Selasa, 09 Februari 2010

Tangkuban parahu

Sampurasun… pun apun ka paralun bagea baraya sadaya..

Sateuacan nyuckruk galur ka nu di teang.. aya sae na apal heula ka elmu panimu ti paralun..

 

 

Ini hanya sebuah analisa pemetaan pergeseran pusat ajaran dan peradaban bangsa Sunda dari era Dirgantara hingga era Indonesia saat ini.

 

Tampaknya wilayah "Mandala Hyang" itu tidak hanya berada di satu tempat (Mandailing - Bata Ka-Ra), ia akan dipindahkan setelah 'Sang Hyang sudah tidak menghendaki' lagi tempat tersebut, dan hal ini ditandai dengan gunung meletus.
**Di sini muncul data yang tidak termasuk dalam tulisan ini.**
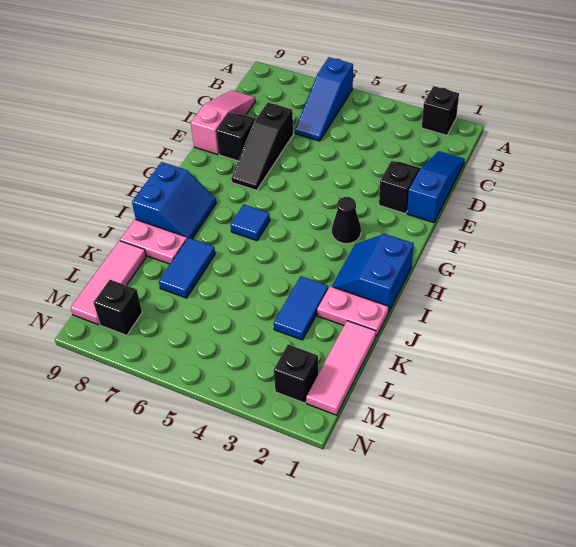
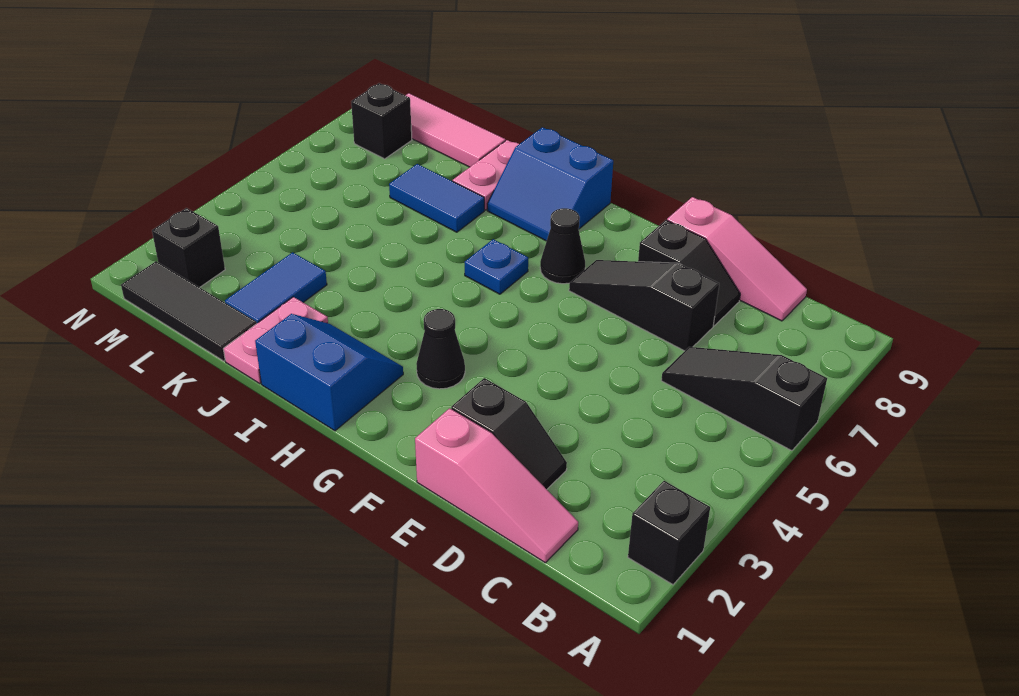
blue 1x3 slope [295,57,353,141] -> black 1x3 slope [661,347,827,451]
blue 1x3 slope [407,151,465,223] -> pink 1x3 slope [415,408,578,563]
none -> black 1x1 cone [540,208,585,284]
blue 1x1 tile [230,205,270,241] -> blue 1x1 plate [465,239,528,294]
blue 1x2 tile [274,276,328,340] -> blue 1x2 tile turned to [225,252,327,323]
pink 1x3 tile [306,321,376,415] -> black 1x3 tile [121,262,257,361]

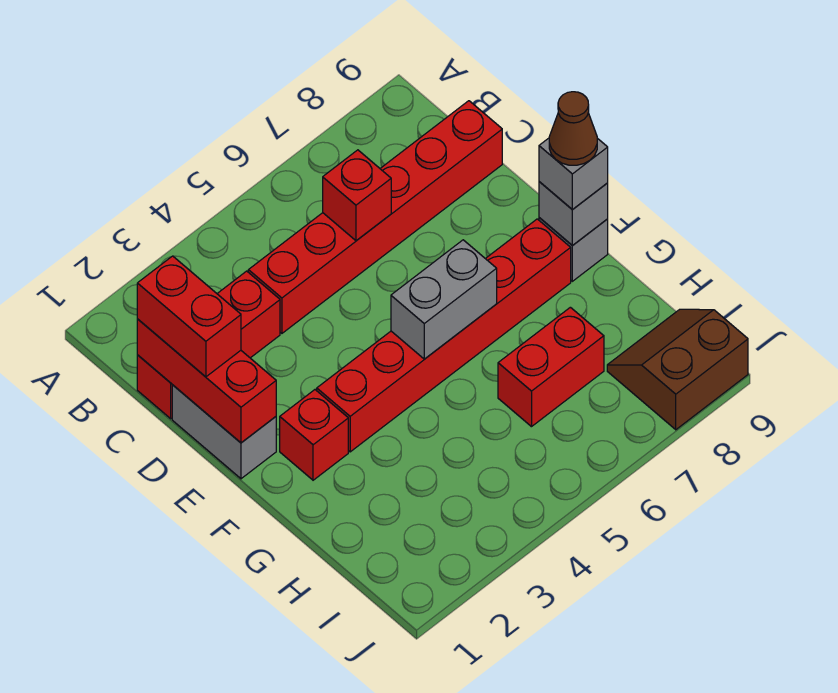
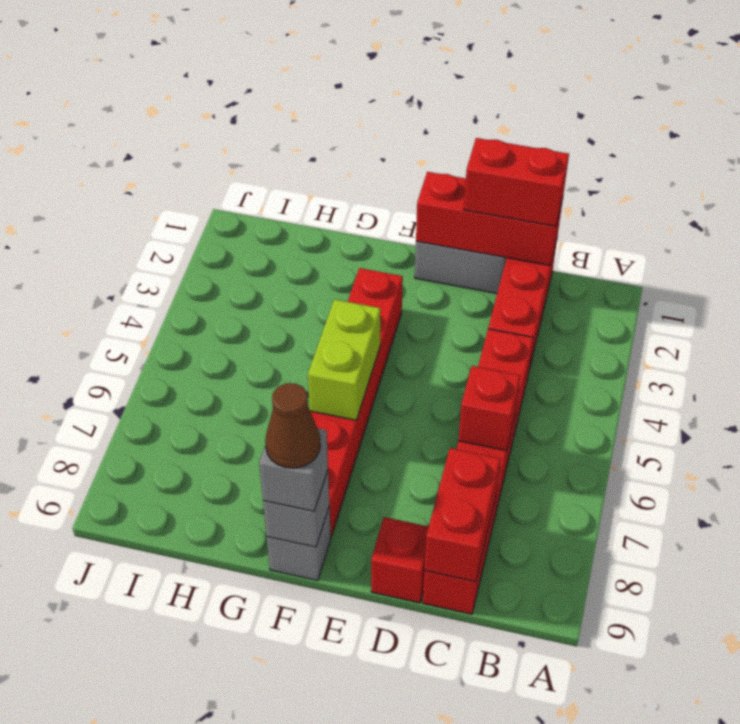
red 1x1 brick [280,390,348,480] -> red 1x1 brick moved to [371,517,429,603]
grey 1x2 brick [391,240,497,359] -> lime 1x2 brick [308,299,380,420]
red 1x2 brick [498,307,604,427] -> red 1x2 brick moved to [424,448,500,582]
brown 2x2 slope [607,309,748,430] -> none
Maka, wilayah Mandala Hyang terakhir yang ada saat ini adalah di Gunung Agung - Bali (Agung = Gede = Besar).

 

Jika kelak Gn. Agung atau Gn. Gede di Bali meletus maka seharusnya Mandala Hyang akan berpindah ke Gn. Tambo-Ra (Gn. Kitab Cahaya). Disamping itu, boleh jadi maksud dalam "Wangsit Prabhu Silihwangi" yang berbunyi "...gunung gede bitu disusul ku tujuh gunung...maka geunjleung sajagat..." itu adalah Gn. Agung - Bali.

 

 

Salah satu keunggulan (kearifan lokal) bangsa Sunda adalah kemampuannya dalam menitipkan ajaran dalam bentuk makanan.

"Sing saha nu bisa ngadahar GUNUNG maka jadi si SEMAR...!"

 

Sangu Tumpang (Tumpeng) merupakan ajaran tentang keunggulan bangsa (manusia) dalam sebuah negara, oleh sebab itu ia termasuk dalam jenis SAJEN (Sa-Ajian) yang sarat makna dan bukan SUGUHAN.

 

Sangu Tumpang boleh dimakan setelah terpahami ajaran yang terkandung di dalamnya, biasanya dilakukan dalam Upa-Cara sebagai RASA TERIMA-KASIH KEPADA NEGARA. Jadi, TIDAK BOLEH dibuat asal-asalan (ada standar persyaratan) sebab semua yg ada di situ mengandung MAKNA yang AGUNG.

 

Di jaman sekarang Sangu Tumpang hanya menjadi syarat acara tanpa memahami nilai keagungannya... Jadi, lain asal koneng, asal aya hayam, lalab jeung asal nyungcung...eta NGAWURRRR...! (lamun laparmah nuang sangu bodas biasa we ulah make ririweuhan dikonengan sagala).